==== MATERIAL FOR THE TASK
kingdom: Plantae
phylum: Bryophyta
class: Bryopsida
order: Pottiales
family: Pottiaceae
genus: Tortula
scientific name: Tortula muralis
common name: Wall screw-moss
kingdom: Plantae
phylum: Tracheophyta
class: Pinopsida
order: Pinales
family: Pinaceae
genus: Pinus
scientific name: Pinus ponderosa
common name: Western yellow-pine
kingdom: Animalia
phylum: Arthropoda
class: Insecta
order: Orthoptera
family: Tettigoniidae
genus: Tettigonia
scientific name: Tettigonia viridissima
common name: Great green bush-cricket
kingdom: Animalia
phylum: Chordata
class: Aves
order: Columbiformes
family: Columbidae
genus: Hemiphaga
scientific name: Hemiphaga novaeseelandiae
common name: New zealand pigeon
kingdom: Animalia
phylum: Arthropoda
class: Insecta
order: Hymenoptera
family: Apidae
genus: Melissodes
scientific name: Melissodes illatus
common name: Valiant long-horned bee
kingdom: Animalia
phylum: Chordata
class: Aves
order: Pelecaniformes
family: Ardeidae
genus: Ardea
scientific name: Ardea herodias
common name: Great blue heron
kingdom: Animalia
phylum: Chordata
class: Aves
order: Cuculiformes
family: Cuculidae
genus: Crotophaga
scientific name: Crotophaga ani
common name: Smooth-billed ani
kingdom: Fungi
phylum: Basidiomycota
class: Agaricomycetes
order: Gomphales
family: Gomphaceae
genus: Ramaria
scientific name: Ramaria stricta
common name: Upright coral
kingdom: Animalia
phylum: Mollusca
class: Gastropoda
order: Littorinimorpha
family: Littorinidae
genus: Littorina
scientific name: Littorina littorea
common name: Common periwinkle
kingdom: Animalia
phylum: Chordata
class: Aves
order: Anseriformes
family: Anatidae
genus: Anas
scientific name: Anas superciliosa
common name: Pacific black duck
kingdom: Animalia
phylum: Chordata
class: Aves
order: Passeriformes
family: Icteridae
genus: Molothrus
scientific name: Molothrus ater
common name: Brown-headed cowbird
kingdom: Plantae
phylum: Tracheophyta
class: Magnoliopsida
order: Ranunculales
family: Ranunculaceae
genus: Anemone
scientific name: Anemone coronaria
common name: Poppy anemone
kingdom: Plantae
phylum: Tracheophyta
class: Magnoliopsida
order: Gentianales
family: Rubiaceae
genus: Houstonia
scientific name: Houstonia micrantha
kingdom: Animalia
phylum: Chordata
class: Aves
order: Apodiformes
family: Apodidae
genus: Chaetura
========
**PROBLEM TO SOLVE**
Reproduce every line of the material above word for word, with nothing added, dropped, or changed.

**FINISHED EXERCISE**
kingdom: Plantae
phylum: Bryophyta
class: Bryopsida
order: Pottiales
family: Pottiaceae
genus: Tortula
scientific name: Tortula muralis
common name: Wall screw-moss
kingdom: Plantae
phylum: Tracheophyta
class: Pinopsida
order: Pinales
family: Pinaceae
genus: Pinus
scientific name: Pinus ponderosa
common name: Western yellow-pine
kingdom: Animalia
phylum: Arthropoda
class: Insecta
order: Orthoptera
family: Tettigoniidae
genus: Tettigonia
scientific name: Tettigonia viridissima
common name: Great green bush-cricket
kingdom: Animalia
phylum: Chordata
class: Aves
order: Columbiformes
family: Columbidae
genus: Hemiphaga
scientific name: Hemiphaga novaeseelandiae
common name: New zealand pigeon
kingdom: Animalia
phylum: Arthropoda
class: Insecta
order: Hymenoptera
family: Apidae
genus: Melissodes
scientific name: Melissodes illatus
common name: Valiant long-horned bee
kingdom: Animalia
phylum: Chordata
class: Aves
order: Pelecaniformes
family: Ardeidae
genus: Ardea
scientific name: Ardea herodias
common name: Great blue heron
kingdom: Animalia
phylum: Chordata
class: Aves
order: Cuculiformes
family: Cuculidae
genus: Crotophaga
scientific name: Crotophaga ani
common name: Smooth-billed ani
kingdom: Fungi
phylum: Basidiomycota
class: Agaricomycetes
order: Gomphales
family: Gomphaceae
genus: Ramaria
scientific name: Ramaria stricta
common name: Upright coral
kingdom: Animalia
phylum: Mollusca
class: Gastropoda
order: Littorinimorpha
family: Littorinidae
genus: Littorina
scientific name: Littorina littorea
common name: Common periwinkle
kingdom: Animalia
phylum: Chordata
class: Aves
order: Anseriformes
family: Anatidae
genus: Anas
scientific name: Anas superciliosa
common name: Pacific black duck
kingdom: Animalia
phylum: Chordata
class: Aves
order: Passeriformes
family: Icteridae
genus: Molothrus
scientific name: Molothrus ater
common name: Brown-headed cowbird
kingdom: Plantae
phylum: Tracheophyta
class: Magnoliopsida
order: Ranunculales
family: Ranunculaceae
genus: Anemone
scientific name: Anemone coronaria
common name: Poppy anemone
kingdom: Plantae
phylum: Tracheophyta
class: Magnoliopsida
order: Gentianales
family: Rubiaceae
genus: Houstonia
scientific name: Houstonia micrantha
kingdom: Animalia
phylum: Chordata
class: Aves
order: Apodiformes
family: Apodidae
genus: Chaetura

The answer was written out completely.